Excerpts from a dataset:
◆ ◆ ◆

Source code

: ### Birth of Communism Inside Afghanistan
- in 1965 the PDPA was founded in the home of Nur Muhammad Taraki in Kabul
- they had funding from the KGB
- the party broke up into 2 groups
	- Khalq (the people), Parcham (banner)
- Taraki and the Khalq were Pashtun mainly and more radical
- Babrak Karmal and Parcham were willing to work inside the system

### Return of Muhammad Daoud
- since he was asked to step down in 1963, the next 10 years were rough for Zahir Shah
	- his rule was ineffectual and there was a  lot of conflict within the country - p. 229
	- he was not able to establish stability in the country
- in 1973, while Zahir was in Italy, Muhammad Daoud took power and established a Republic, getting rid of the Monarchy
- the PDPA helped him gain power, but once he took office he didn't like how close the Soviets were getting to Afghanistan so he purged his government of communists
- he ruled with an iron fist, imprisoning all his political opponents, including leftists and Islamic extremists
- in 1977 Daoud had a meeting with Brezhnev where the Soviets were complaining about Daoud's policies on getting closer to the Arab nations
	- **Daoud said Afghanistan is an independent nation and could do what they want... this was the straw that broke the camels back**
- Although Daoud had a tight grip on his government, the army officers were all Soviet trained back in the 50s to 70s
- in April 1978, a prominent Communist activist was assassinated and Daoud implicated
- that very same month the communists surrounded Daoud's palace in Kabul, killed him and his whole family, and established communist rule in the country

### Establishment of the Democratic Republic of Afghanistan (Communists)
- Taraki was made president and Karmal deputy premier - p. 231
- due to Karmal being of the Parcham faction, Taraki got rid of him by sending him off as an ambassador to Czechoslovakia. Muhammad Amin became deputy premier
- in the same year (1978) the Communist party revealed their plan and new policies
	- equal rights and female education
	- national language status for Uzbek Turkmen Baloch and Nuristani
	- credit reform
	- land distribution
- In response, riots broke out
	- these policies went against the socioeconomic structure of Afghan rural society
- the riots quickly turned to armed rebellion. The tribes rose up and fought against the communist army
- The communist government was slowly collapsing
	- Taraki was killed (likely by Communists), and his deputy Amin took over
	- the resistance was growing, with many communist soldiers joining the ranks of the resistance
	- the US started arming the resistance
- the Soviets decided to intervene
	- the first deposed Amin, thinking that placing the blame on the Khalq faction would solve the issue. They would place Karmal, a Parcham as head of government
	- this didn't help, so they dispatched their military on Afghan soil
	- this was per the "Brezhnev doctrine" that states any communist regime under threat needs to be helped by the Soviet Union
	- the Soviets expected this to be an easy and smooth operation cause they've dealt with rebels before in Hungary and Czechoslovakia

◆ ◆ ◆

[Activity]:
Count the lines of the records that contain the string "deputy", treating uppercase and lowercase as distinct, and give only the number.

[Exercise answer]:
3